After paying Indian tax, the NRI seller can repatriate sale proceeds abroad. RBI rules cap residential property repatriation at the lower of (a) the original foreign currency funding amount or (b) USD 1 million per financial year.

  • Funds for purchase came from NRE/FCNR — entire sale proceeds (post-tax) are freely repatriable up to original investment + capital appreciation, subject to USD 1m/year cap.
  • Funds for purchase came from NRO or rupee sources — entire post-tax sale proceeds repatriable but counts toward USD 1m/year cap.
  • Use Form 15CA + 15CB (CA-certified) to repatriate; banks will not remit without these.
  • More than 2 residential properties acquired post-2009: only first 2 are freely repatriable; others need RBI approval.

Section 54 / 54EC for NRIs

NRIs can claim Section 54 (reinvest in another residential property in India) and Section 54EC (REC/NHAI bonds) exemptions on long-term capital gains, just like residents. The reinvestment must be in India.

  • Section 54: reinvest LTCG in residential property in India within 1 year before or 2 years after sale (3 for under-construction). Lock-in 3 years.
  • Section 54EC: invest in NHAI/REC bonds within 6 months. Cap INR 50 lakh / FY. Lock-in 5 years.
  • These exemptions must be claimed in the Indian I-T return; the NRI must file ITR-2 in India.
  • DTAA partner countries usually do not require declaring exempt Indian gains in the home country, but consult the local CA / tax advisor.

Frequently Asked Questions

Can an NRI buy a bank auction property?

Yes. RBI permits NRI / OCI buyers for residential, commercial, and industrial property. Agricultural land, plantation, and farmhouses are off-limits. Funds must come from NRO / NRE / FCNR accounts or inward remittance.

What TDS does the NRI buyer deduct?

If buying from the bank (resident seller), deduct 1% under Section 194-IA. If buying from another NRI, deduct 12.5% (LTCG) or slab-rate (STCG) under Section 195 — you also need a TAN.

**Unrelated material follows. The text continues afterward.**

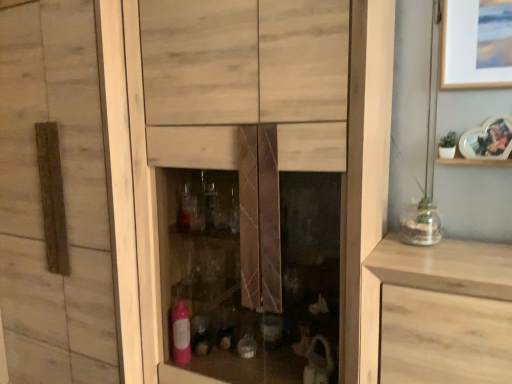
Identify the location of vacant region to the right of clear glass vase at right. (472, 241).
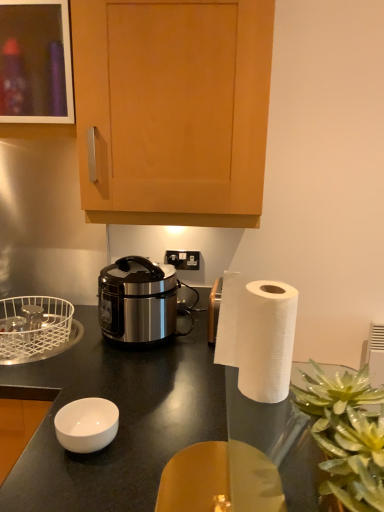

How much can an NRI repatriate after selling?

USD 1 million per financial year, after paying Indian tax. If the original purchase was funded from NRE/FCNR, the original investment is freely repatriable; only the gain counts toward the cap.

Can the NRI seller reduce TDS from 12.5% on the full sale price?

Yes — apply for a Lower Deduction Certificate (Form 13) with the I-T department 6-8 weeks before closing. The certificate calculates TDS on the actual gain, not the full consideration.

Does DTAA cover Indian property gains?

Yes for most major countries (USA, UK, Singapore, UAE, Canada, Australia). Indian tax is paid first; the foreign jurisdiction gives a credit. File Form 67 with the Indian return + TRC from the home country.